▶ _WHAT THIS TASK INVOLVES_
Arrange the lines of the listing below as a Markdown table with two columns, Row and Line Text, numbering each row and skipping blank lines. Leave the pictures out of the answer.

----

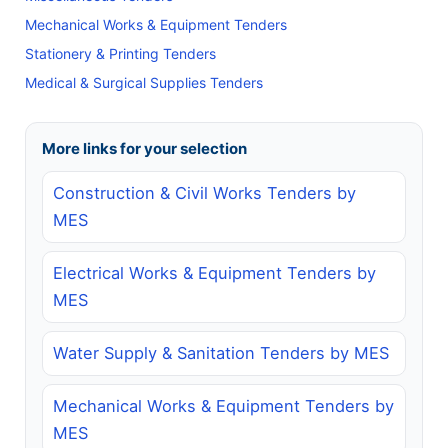
Mechanical Works & Equipment Tenders
Stationery & Printing Tenders
Medical & Surgical Supplies Tenders
More links for your selection
Construction & Civil Works Tenders by
MES
Electrical Works & Equipment Tenders by
MES
Water Supply & Sanitation Tenders by MES
Mechanical Works & Equipment Tenders by
MES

----

▶ _WRITTEN ANSWER_
| Row | Line Text |
|---|---|
| 1 | Mechanical Works & Equipment Tenders |
| 2 | Stationery & Printing Tenders |
| 3 | Medical & Surgical Supplies Tenders |
| 4 | More links for your selection |
| 5 | Construction & Civil Works Tenders by |
| 6 | MES |
| 7 | Electrical Works & Equipment Tenders by |
| 8 | MES |
| 9 | Water Supply & Sanitation Tenders by MES |
| 10 | Mechanical Works & Equipment Tenders by |
| 11 | MES |